##### Record extracts #####

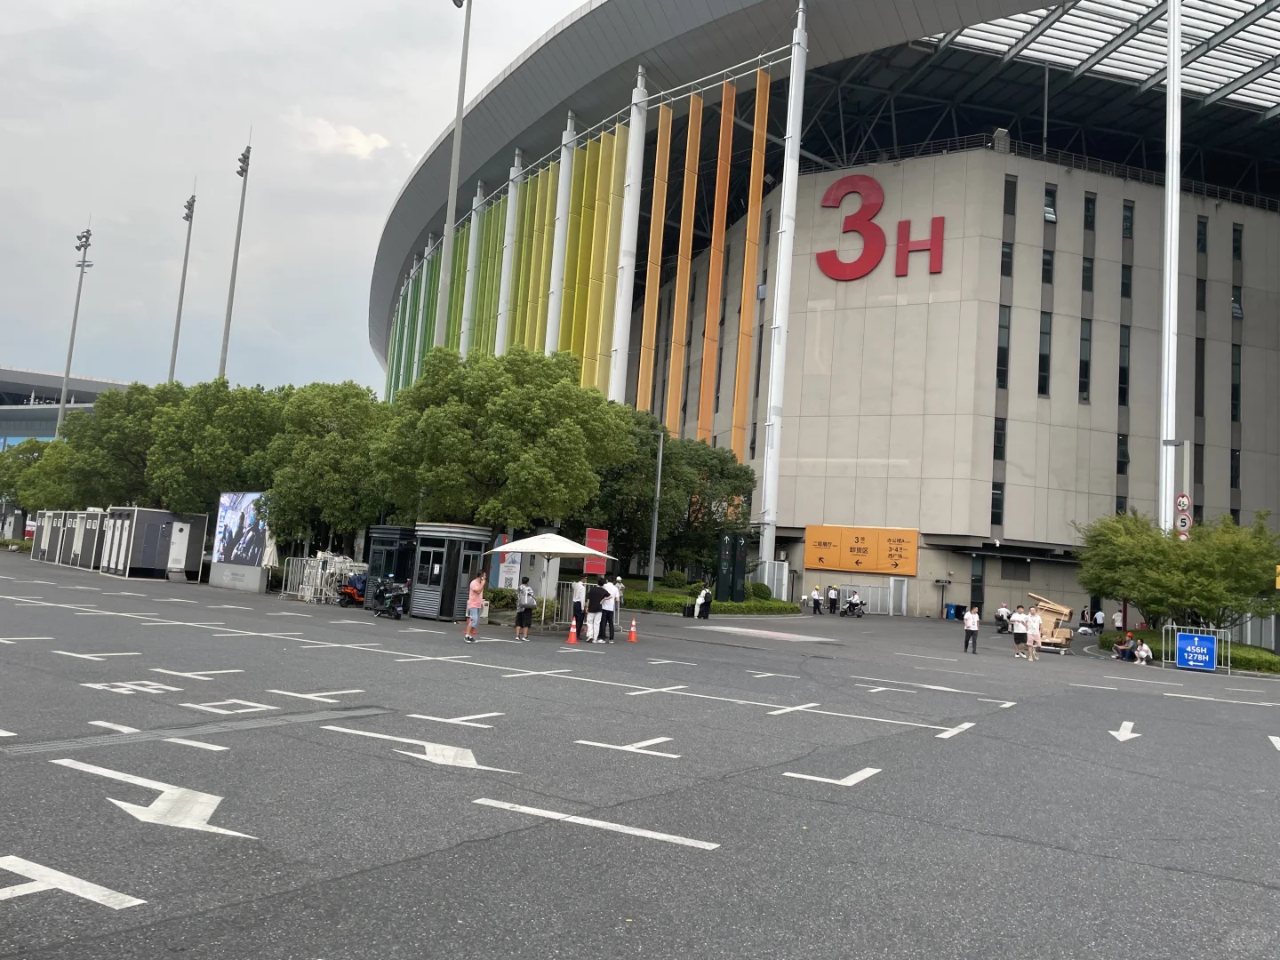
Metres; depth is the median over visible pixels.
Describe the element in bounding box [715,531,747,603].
sign
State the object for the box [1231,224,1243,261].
window
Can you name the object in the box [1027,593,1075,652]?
loaded cart
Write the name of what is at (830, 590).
person
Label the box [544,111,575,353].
column
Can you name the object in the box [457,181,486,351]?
column
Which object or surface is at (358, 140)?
cloud
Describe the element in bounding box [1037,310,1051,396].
window
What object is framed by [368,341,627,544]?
tree
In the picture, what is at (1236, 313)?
window
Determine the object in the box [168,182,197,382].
light pole
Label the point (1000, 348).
window
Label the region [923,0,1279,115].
roof
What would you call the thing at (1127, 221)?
window
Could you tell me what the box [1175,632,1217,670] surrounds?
blue sign
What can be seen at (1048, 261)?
window
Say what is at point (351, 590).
scooter
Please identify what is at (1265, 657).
hedge
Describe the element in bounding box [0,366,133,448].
building
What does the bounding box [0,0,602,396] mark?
sky
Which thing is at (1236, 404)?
window
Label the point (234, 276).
light pole
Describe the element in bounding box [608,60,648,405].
column
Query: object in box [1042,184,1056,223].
window
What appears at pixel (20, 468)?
tree
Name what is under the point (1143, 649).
person
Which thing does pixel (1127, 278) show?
window
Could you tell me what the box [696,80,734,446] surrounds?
orange panel
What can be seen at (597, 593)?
person
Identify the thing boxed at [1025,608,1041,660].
woman
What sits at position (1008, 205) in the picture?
window
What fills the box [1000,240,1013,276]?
window
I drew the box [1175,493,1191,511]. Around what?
sign
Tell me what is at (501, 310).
column
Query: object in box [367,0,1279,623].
stadium
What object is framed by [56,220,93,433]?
floodlight pole
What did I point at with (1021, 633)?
person
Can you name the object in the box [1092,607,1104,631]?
person
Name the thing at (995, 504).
window
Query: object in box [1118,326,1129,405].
window
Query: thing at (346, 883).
parking lot
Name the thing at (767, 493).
column
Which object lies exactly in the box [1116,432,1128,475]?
window
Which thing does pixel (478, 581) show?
man
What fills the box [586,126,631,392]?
panel
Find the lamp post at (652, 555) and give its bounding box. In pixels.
[647,427,663,590]
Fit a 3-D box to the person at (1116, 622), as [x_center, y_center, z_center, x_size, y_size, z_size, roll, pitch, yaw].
[21.358,6.936,43.216,0.631,1.274,0.668,6,-6,-21]
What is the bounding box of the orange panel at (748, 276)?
[728,69,770,462]
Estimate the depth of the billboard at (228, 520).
37.03 m
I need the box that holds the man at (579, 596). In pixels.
[570,578,588,640]
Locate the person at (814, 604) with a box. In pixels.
[809,585,822,614]
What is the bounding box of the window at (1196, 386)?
[1193,337,1205,416]
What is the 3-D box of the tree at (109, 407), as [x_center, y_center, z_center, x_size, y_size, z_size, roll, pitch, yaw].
[-25.789,0.278,48.858,7.632,9.448,7.340,3,-6,9]
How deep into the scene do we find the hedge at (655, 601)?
39.50 m
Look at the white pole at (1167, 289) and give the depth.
37.19 m
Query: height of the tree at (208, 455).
8.873 m
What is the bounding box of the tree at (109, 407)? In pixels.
[59,382,178,510]
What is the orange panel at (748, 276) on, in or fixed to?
attached to the stadium
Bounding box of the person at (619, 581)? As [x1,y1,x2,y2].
[611,576,625,628]
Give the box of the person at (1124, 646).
[1114,632,1136,660]
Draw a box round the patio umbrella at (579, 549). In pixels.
[485,530,615,622]
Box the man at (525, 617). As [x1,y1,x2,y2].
[513,576,535,640]
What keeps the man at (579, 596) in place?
on the parking lot
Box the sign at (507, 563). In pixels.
[496,537,521,589]
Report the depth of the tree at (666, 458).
41.87 m
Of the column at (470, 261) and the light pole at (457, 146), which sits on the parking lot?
the light pole at (457, 146)
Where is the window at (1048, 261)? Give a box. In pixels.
[1040,247,1054,284]
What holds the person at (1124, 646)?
on the parking lot
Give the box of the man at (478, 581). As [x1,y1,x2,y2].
[464,570,486,641]
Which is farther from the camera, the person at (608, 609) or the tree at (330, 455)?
the tree at (330, 455)
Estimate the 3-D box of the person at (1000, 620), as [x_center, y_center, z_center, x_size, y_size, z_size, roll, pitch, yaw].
[14.721,6.107,39.203,0.788,1.157,0.729,8,-7,-37]
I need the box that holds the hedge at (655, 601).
[622,586,799,615]
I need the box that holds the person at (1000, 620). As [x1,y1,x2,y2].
[993,602,1012,632]
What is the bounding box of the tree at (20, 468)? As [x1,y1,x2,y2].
[0,433,79,520]
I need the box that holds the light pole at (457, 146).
[437,0,475,349]
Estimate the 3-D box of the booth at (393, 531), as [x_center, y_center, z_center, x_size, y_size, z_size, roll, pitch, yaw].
[-7.676,3.150,30.741,2.182,2.572,2.008,-1,-7,36]
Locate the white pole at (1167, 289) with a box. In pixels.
[1159,0,1181,537]
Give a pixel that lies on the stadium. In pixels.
(825, 318)
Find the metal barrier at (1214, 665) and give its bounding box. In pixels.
[1161,624,1231,673]
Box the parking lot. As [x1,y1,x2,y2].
[0,551,1279,959]
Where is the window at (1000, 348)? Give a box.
[995,305,1009,389]
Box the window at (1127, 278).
[1120,263,1132,298]
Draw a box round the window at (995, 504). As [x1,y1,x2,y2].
[990,481,1004,527]
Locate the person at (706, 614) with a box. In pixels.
[696,583,711,618]
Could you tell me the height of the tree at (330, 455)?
8.063 m
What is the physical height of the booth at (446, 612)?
2.689 m
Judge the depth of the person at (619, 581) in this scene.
28.38 m
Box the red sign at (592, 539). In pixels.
[583,528,608,575]
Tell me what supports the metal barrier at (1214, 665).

#####

# Problem to solve
Return the data above in its exact wording, with none of the pictures.

# Reply to the exercise
Metres; depth is the median over visible pixels.
Describe the element in bounding box [715,531,747,603].
sign
State the object for the box [1231,224,1243,261].
window
Can you name the object in the box [1027,593,1075,652]?
loaded cart
Write the name of what is at (830, 590).
person
Label the box [544,111,575,353].
column
Can you name the object in the box [457,181,486,351]?
column
Which object or surface is at (358, 140)?
cloud
Describe the element in bounding box [1037,310,1051,396].
window
What object is framed by [368,341,627,544]?
tree
In the picture, what is at (1236, 313)?
window
Determine the object in the box [168,182,197,382].
light pole
Label the point (1000, 348).
window
Label the region [923,0,1279,115].
roof
What would you call the thing at (1127, 221)?
window
Could you tell me what the box [1175,632,1217,670] surrounds?
blue sign
What can be seen at (1048, 261)?
window
Say what is at point (351, 590).
scooter
Please identify what is at (1265, 657).
hedge
Describe the element in bounding box [0,366,133,448].
building
What does the bounding box [0,0,602,396] mark?
sky
Which thing is at (1236, 404)?
window
Label the point (234, 276).
light pole
Describe the element in bounding box [608,60,648,405].
column
Query: object in box [1042,184,1056,223].
window
What appears at pixel (20, 468)?
tree
Name what is under the point (1143, 649).
person
Which thing does pixel (1127, 278) show?
window
Could you tell me what the box [696,80,734,446] surrounds?
orange panel
What can be seen at (597, 593)?
person
Identify the thing boxed at [1025,608,1041,660].
woman
What sits at position (1008, 205) in the picture?
window
What fills the box [1000,240,1013,276]?
window
I drew the box [1175,493,1191,511]. Around what?
sign
Tell me what is at (501, 310).
column
Query: object in box [367,0,1279,623].
stadium
What object is framed by [56,220,93,433]?
floodlight pole
What did I point at with (1021, 633)?
person
Can you name the object in the box [1092,607,1104,631]?
person
Name the thing at (995, 504).
window
Query: object in box [1118,326,1129,405].
window
Query: thing at (346, 883).
parking lot
Name the thing at (767, 493).
column
Which object lies exactly in the box [1116,432,1128,475]?
window
Which thing does pixel (478, 581) show?
man
What fills the box [586,126,631,392]?
panel
Find the lamp post at (652, 555) and give its bounding box. In pixels.
[647,427,663,590]
Fit a 3-D box to the person at (1116, 622), as [x_center, y_center, z_center, x_size, y_size, z_size, roll, pitch, yaw].
[21.358,6.936,43.216,0.631,1.274,0.668,6,-6,-21]
What is the bounding box of the orange panel at (748, 276)?
[728,69,770,462]
Estimate the depth of the billboard at (228, 520).
37.03 m
I need the box that holds the man at (579, 596). In pixels.
[570,578,588,640]
Locate the person at (814, 604) with a box. In pixels.
[809,585,822,614]
What is the bounding box of the window at (1196, 386)?
[1193,337,1205,416]
What is the 3-D box of the tree at (109, 407), as [x_center, y_center, z_center, x_size, y_size, z_size, roll, pitch, yaw].
[-25.789,0.278,48.858,7.632,9.448,7.340,3,-6,9]
How deep into the scene do we find the hedge at (655, 601)?
39.50 m
Look at the white pole at (1167, 289) and give the depth.
37.19 m
Query: height of the tree at (208, 455).
8.873 m
What is the bounding box of the tree at (109, 407)? In pixels.
[59,382,178,510]
What is the orange panel at (748, 276) on, in or fixed to?
attached to the stadium
Bounding box of the person at (619, 581)? As [x1,y1,x2,y2].
[611,576,625,628]
Give the box of the person at (1124, 646).
[1114,632,1136,660]
Draw a box round the patio umbrella at (579, 549). In pixels.
[485,530,615,622]
Box the man at (525, 617). As [x1,y1,x2,y2].
[513,576,535,640]
What keeps the man at (579, 596) in place?
on the parking lot
Box the sign at (507, 563). In pixels.
[496,537,521,589]
Report the depth of the tree at (666, 458).
41.87 m
Of the column at (470, 261) and the light pole at (457, 146), which sits on the parking lot?
the light pole at (457, 146)
Where is the window at (1048, 261)? Give a box. In pixels.
[1040,247,1054,284]
What holds the person at (1124, 646)?
on the parking lot
Give the box of the man at (478, 581). As [x1,y1,x2,y2].
[464,570,486,641]
Which is farther from the camera, the person at (608, 609) or the tree at (330, 455)?
the tree at (330, 455)
Estimate the 3-D box of the person at (1000, 620), as [x_center, y_center, z_center, x_size, y_size, z_size, roll, pitch, yaw].
[14.721,6.107,39.203,0.788,1.157,0.729,8,-7,-37]
I need the box that holds the hedge at (655, 601).
[622,586,799,615]
I need the box that holds the person at (1000, 620). As [x1,y1,x2,y2].
[993,602,1012,632]
What is the bounding box of the tree at (20, 468)? As [x1,y1,x2,y2].
[0,433,79,520]
I need the box that holds the light pole at (457, 146).
[437,0,475,349]
Estimate the 3-D box of the booth at (393, 531), as [x_center, y_center, z_center, x_size, y_size, z_size, roll, pitch, yaw].
[-7.676,3.150,30.741,2.182,2.572,2.008,-1,-7,36]
Locate the white pole at (1167, 289) with a box. In pixels.
[1159,0,1181,537]
Give a pixel that lies on the stadium. In pixels.
(825, 318)
Find the metal barrier at (1214, 665) and give its bounding box. In pixels.
[1161,624,1231,673]
Box the parking lot. As [x1,y1,x2,y2].
[0,551,1279,959]
Where is the window at (1000, 348)? Give a box.
[995,305,1009,389]
Box the window at (1127, 278).
[1120,263,1132,298]
Draw a box round the window at (995, 504). As [x1,y1,x2,y2].
[990,481,1004,527]
Locate the person at (706, 614) with a box. In pixels.
[696,583,711,618]
Could you tell me the height of the tree at (330, 455)?
8.063 m
What is the physical height of the booth at (446, 612)?
2.689 m
Judge the depth of the person at (619, 581) in this scene.
28.38 m
Box the red sign at (592, 539). In pixels.
[583,528,608,575]
Tell me what supports the metal barrier at (1214, 665).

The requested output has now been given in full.